Taking power: Why you should be excited about the new Green energy policy
Scottish Green Party members voted unanimously to pass policy promoting “Energy in Community and Public Hands” at the party’s annual conference last weekend.
As the seconder for the motion, I had prepared some points to say in support of it, but since nobody raised a single objection, I didn’t have to! However, reading up on community energy in preparation for conference made me realise just how key an issue this is, so I wanted to share some of the reasons that I support a swift shift to community and public ownership of energy.
Letting control of our energy generation and distribution remain with the ‘Big Six’ energy companies (and, around the world, with other multinational corporations) is keeping us locked into destructive, carbon-intensive methods of producing energy, when viable alternatives exist.
It is also keeping us locked into unfair pricing structures, aimed to generate as much profit as possible for wealthy shareholders.
Shifting control to communities, governments and workforces would allow us to focus on improving energy access for all citizens, many of whom currently can’t afford energy for their basic needs, and on shifting to more sustainable sources of energy, now.
On-shore wind is now the cheapest form of energy in the UK – cheaper than oil, gas or coal – but the vast majority of our energy still comes from fossil fuels, and the Tory Westminster government are dragging their heels, supporting the interests of their friends in the Big Six and delaying a transition to affordable, green energy.
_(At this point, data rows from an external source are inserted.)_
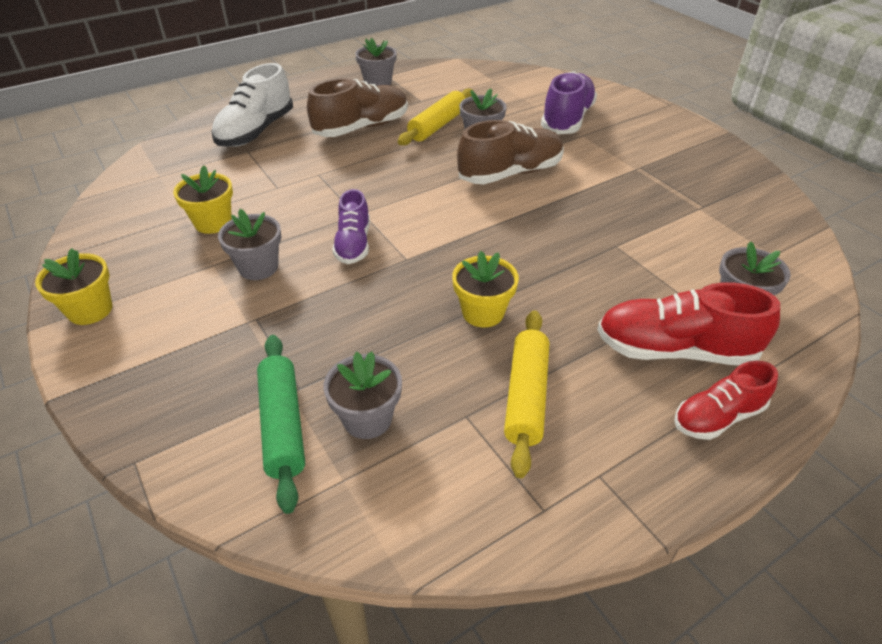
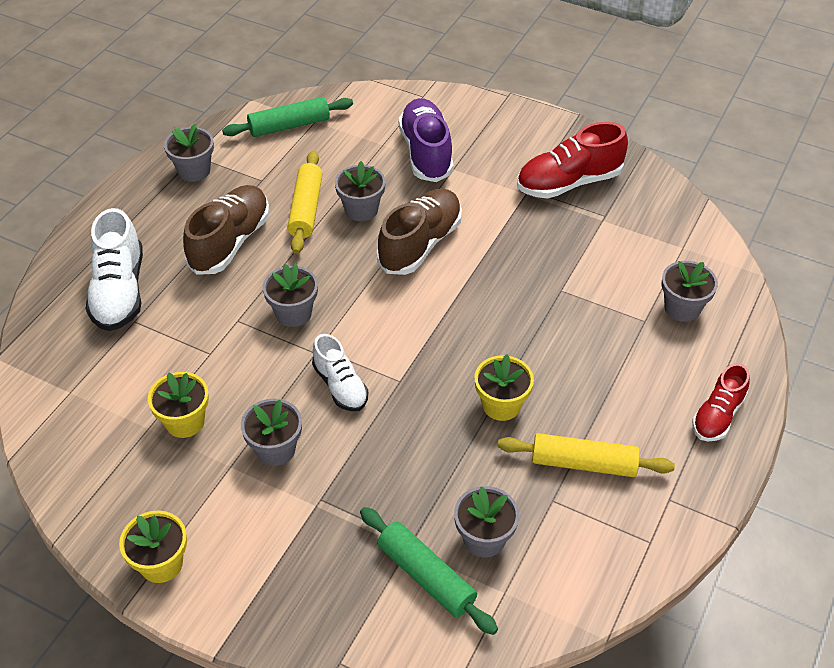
camera: 30 degrees left, 5 degrees up
(353, 244) = (340, 386): purple shoe -> white shoe
(365, 184) = (293, 313): none -> grey flower pot
(471, 77) = (289, 126): none -> green rolling pin
(526, 396) = (583, 463): yellow rolling pin -> yellow rolling pin turned 60 degrees counterclockwise
(674, 350) = (660, 373): red shoe -> red shoe (569, 183)

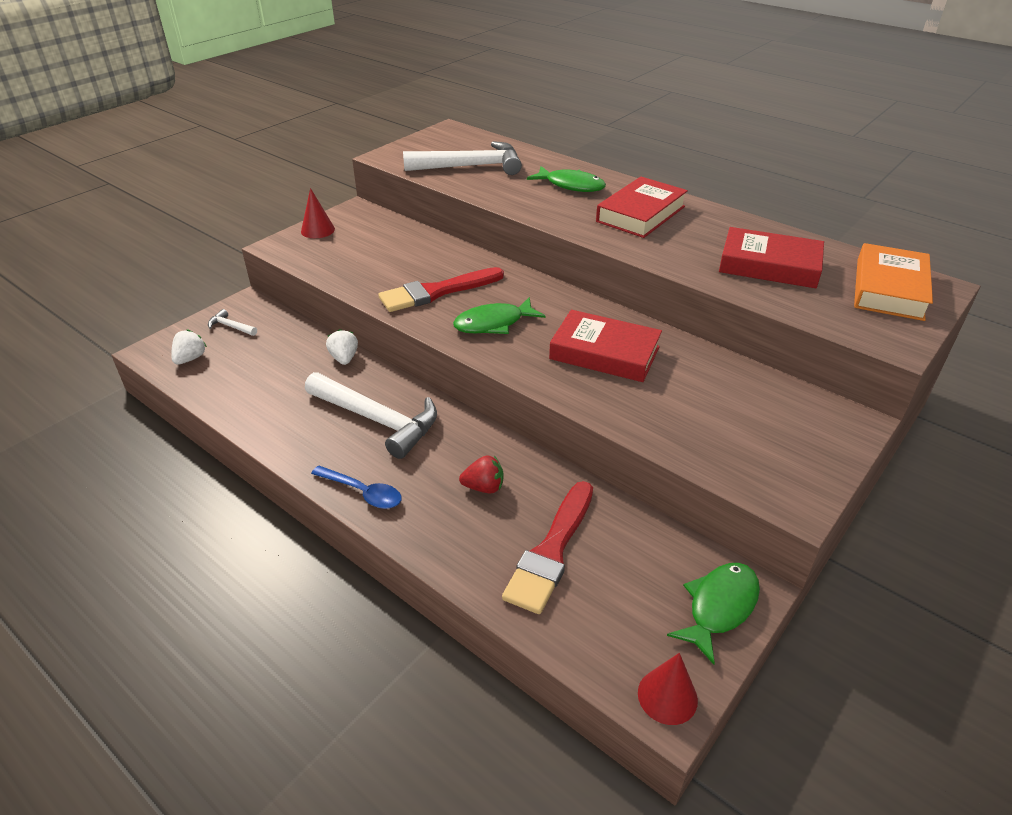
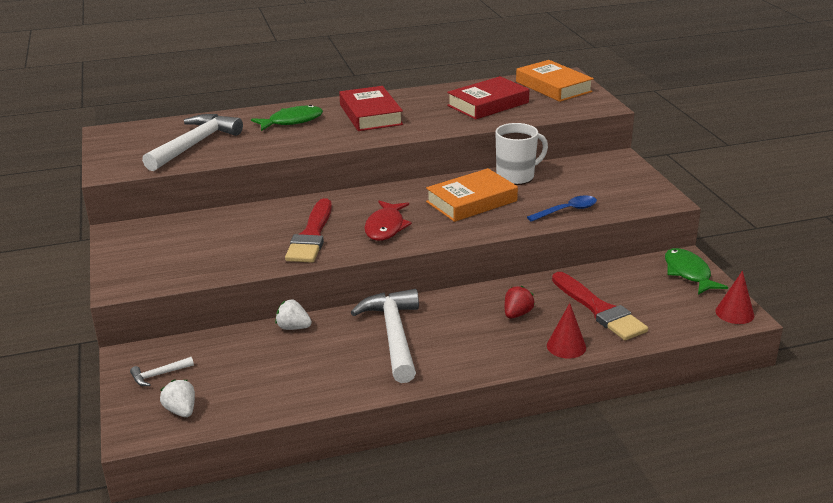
camera: 55 degrees left, 10 degrees down
(317, 230) = (124, 260): red cone -> red cone (566, 346)
(362, 492) = (471, 366): blue spoon -> blue spoon (567, 211)
(377, 420) = (394, 335): white hammer -> white hammer turned 75 degrees counterclockwise
(493, 323) = (385, 227): green fish -> red fish
(604, 353) = (471, 201): red book -> orange book
(698, 361) = (516, 176): none -> white mug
They have just proposed a major cut in support for individuals and communities generating their own clean energy.* We must oppose this incoherent policy.
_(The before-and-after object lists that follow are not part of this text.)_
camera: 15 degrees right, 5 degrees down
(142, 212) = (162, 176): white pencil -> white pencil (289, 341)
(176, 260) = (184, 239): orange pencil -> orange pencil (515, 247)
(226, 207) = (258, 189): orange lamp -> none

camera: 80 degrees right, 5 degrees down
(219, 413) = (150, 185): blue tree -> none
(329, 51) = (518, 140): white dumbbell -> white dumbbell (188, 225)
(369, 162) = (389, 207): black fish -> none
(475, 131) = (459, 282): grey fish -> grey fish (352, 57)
In Hamburg, citizens voted in 2013 for their local council to buy back the energy grid from multinational companies, because people realised that these companies were failing to act in the best interests of local people and the environment. We could do the same in the UK.
Breaking free of the Big Six stranglehold will enable us to reduce fuel poverty. When communities and governments are in control of energy, they can create pricing structures that are much more progressive than that of the Big Six, so that people with fewer means pay less than those who can better afford it. For example, in Cuba, the government provides enough energy for people’s basic needs at a very low price, but prices increase steeply above this level, with the cost of power to run luxuries, such as air conditioning, being over 50 times higher than that of the basic allocation. Also, energy bills are normally much lower, once the community or government has covered the initial investment costs, from, for example, a wind turbine or solar panels.
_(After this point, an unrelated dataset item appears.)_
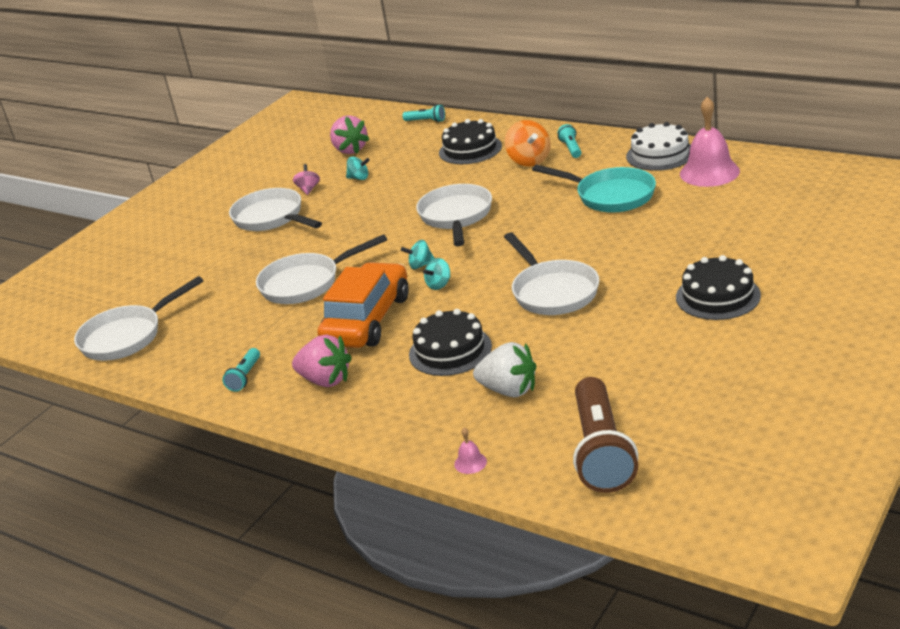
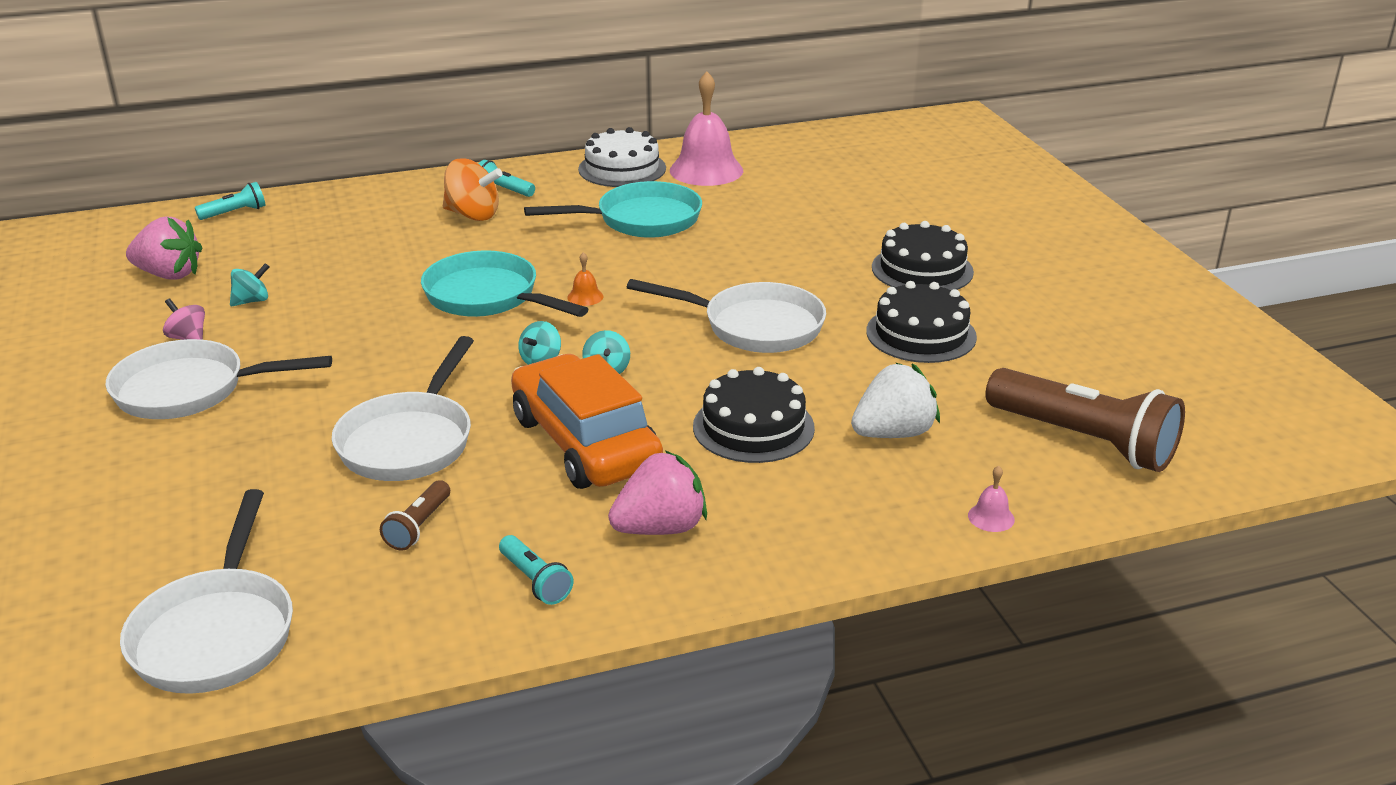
camera: 55 degrees left, 0 degrees up
(247, 327) = (418, 526): none -> brown flashlight
(456, 217) = (488, 297): white pan -> turquoise pan
(470, 149) = (366, 225): black cake -> black cake (921, 334)
(500, 235) = (585, 297): none -> orange bell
When communities control their own energy, any profits raised go back into the community, or can be reinvested in other community energy projects. The new Edinburgh Community Solar Co-operative illustrates this well. They are capping returns on investment at 5%, and any additional profits raised will feed into a community benefit fund which is intended to deliver the objectives of the co-op.
Working on a project to set up renewable energy infrastructure, or establish a renewables co-op, brings communities together, builds social capital, and can create local employment opportunities.
Finally, community ownership and participation in energy projects tends to increase support for renewables more broadly, and often leads to interest in other aspects of energy, such as conservation and demand-side management. A good example of this comes from Denmark, where one-fifth of the country’s energy comes from wind power, and three-quarters of the wind turbines are now owned by co-ops, thanks to government support and tax incentives for community renewable energy. As a result, there is much more support for renewables: 90% of Danes support wind power as their favoured form of energy.
This is why I’m delighted that it is now Scottish Green Party policy to proudly support public- and community-owned energy. This will allow us to go into the Holyrood 2016 elections with a clear message that the Scottish Greens put people and planet before profit, and that we will facilitate the renewables revolution by promoting energy in community and public hands.
* The Conservatives’ proposals will see the standard Feed-in-Tariff (FIT) reduced from 12.47p/kWh (the rate that is due to take effect from 1 October 2015) to 1.63p/kWh from 1 January 2016. This is an 87% reduction in the rate for small installations. It is also 96% lower than the original tariff of 43p/kWh established by the previous Labour Government when the FIT scheme came into operation in April 2010.